7. Change the Climate Narrative
Progressives frame sustainability through the lens of large-scale government interventions, as if the interventions haven’t forced Americans into unsustainable zones. Show that simple policy changes, such as legalizing a variety of uses in one neighborhood, is good for the natural environment and doesn’t require heavy-handed mandates, carbon taxes, etc.
8. End Progressive NIMBYism
Progressive cities like San Francisco have been demonstrating the negative outcomes of applied NIMBYism for decades. New Urbanists promote upzoning neighborhoods to allow families of all sizes and backgrounds to have the same opportunities to thrive.
9. Shift Focus Toward Civic Life
Focus on meeting neighbors, keeping eyes on the street, sharing cargo bike tips, letting kids explore, embracing the elderly, building beautiful places, protecting property rights, and spending money on local businesses—values that transcend identity politics.

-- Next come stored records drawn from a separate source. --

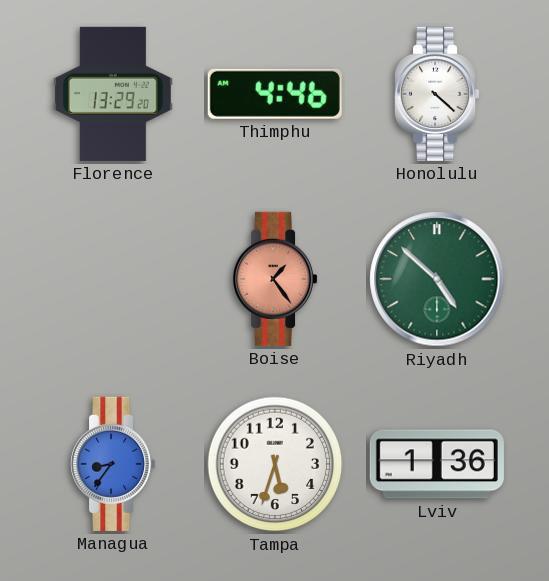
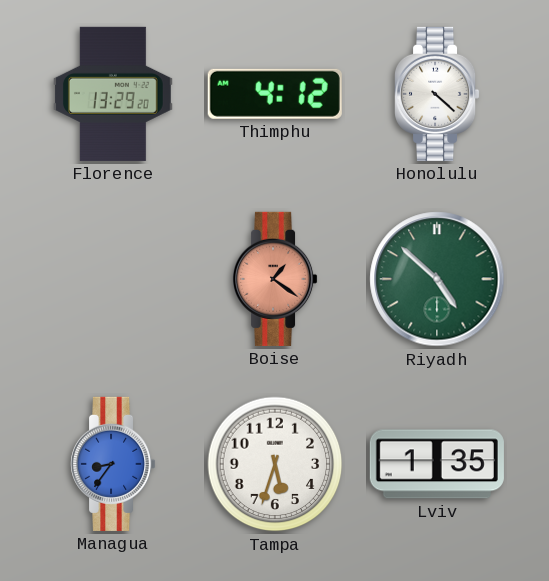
Thimphu: 4:46 -> 4:12
Boise: 1:24 -> 1:21
Lviv: 1:36 -> 1:35
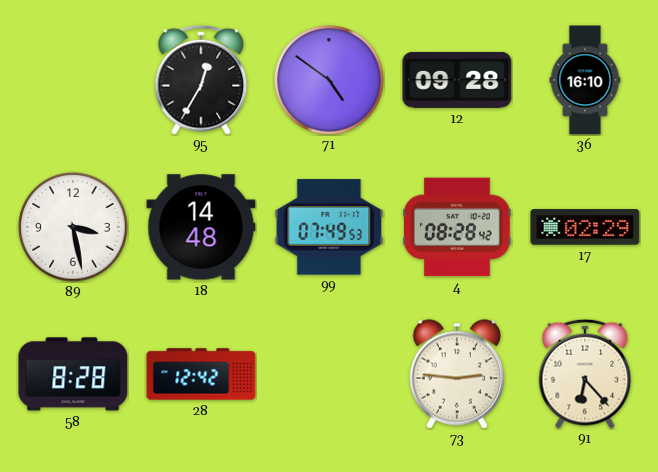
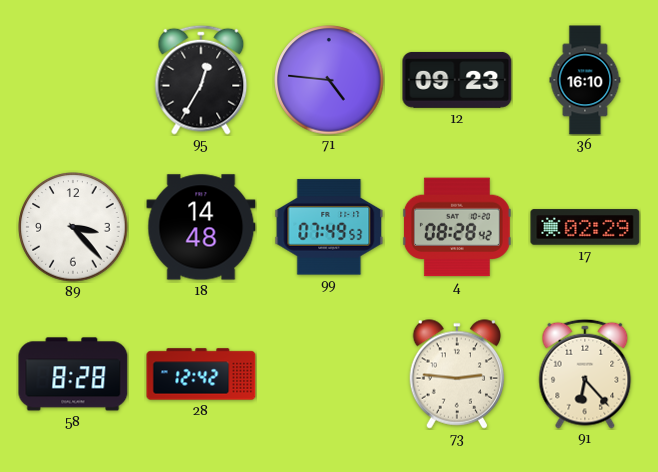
71: 4:51 -> 4:46
12: 09:28 -> 09:23
89: 3:28 -> 3:23
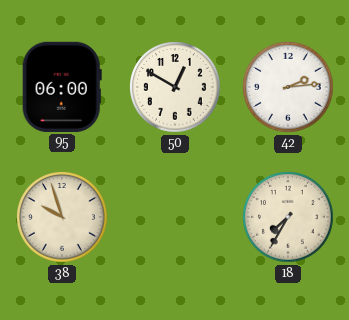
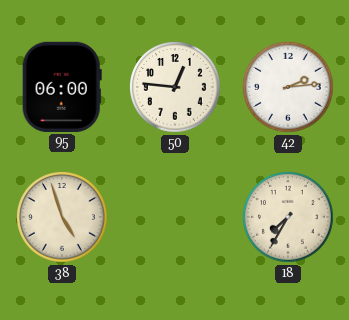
50: 12:50 -> 12:46
38: 9:57 -> 4:57
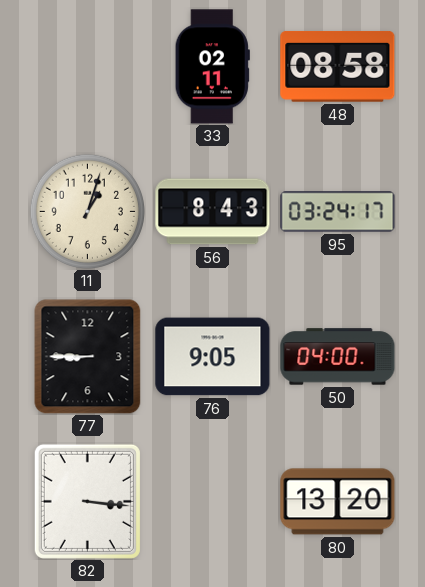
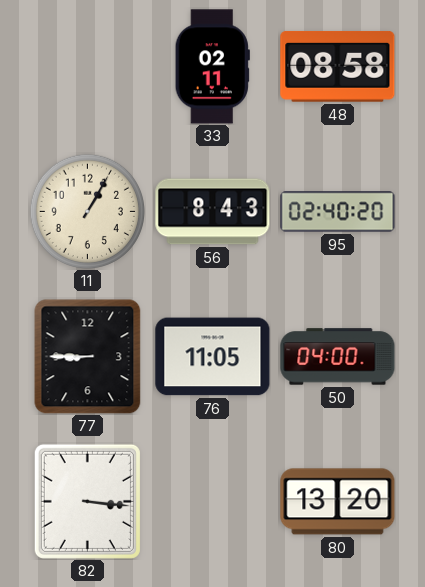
11: 1:03 -> 1:05
95: 03:24 -> 02:40
76: 9:05 -> 11:05
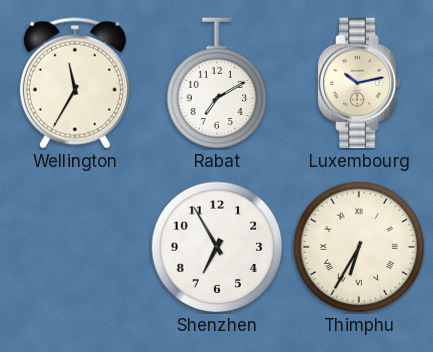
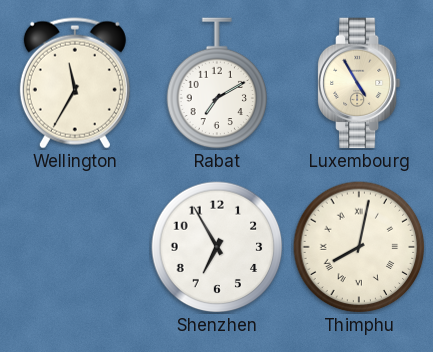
Luxembourg: 10:13 -> 4:55
Thimphu: 6:35 -> 8:02
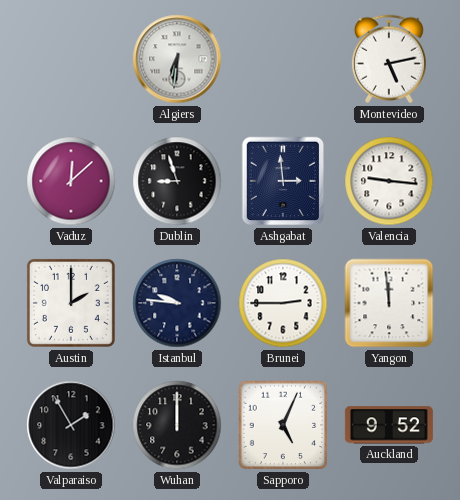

10. Treat Cars as a Market-Based Choice, Not an Enemy
Instead of outlawing personal cars, create viable options. If 25% of Americans are under 18 or over 80, then why shouldn’t they be able to get around town without being forced to use a car? Plan and engineer spaces that naturally make walking, biking, and transit easy choices for residents and visitors.
The principles of human-scale design—walkability, vibrant local economies, strong communities—align perfectly with both liberal and conservative priorities. The real divide is between ordinary people and the corporate-government machine that prioritizes highways, car dependency, and sprawl at the expense of families, workers, and local economies.

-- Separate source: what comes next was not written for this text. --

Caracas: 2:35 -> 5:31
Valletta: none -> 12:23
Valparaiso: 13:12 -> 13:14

Read the New Urbanist charter: https://www.cnu.org/who-we-are/charter-new-urbanism
Read the Federalist article: https://thefederalist.com/2025/02/10/new-urbanists-want-to-bulldoze-the-suburban-american-dream/
Remember that seeing development from space is hardly an American dream:
Excellent list you give there of specific ways govt regulations are hurting people and preventing "new urbanism".
Recommend to everyone the ‘Messy City’ podcast. The host has on guests from a variety of backgrounds, conservative leaning, liberal and none of the above. In my experience, the hostility from the pro-suburban Right is matched by the condescension of the anti-development Left. Once you make policy making a team sport, there is little room left for common sense.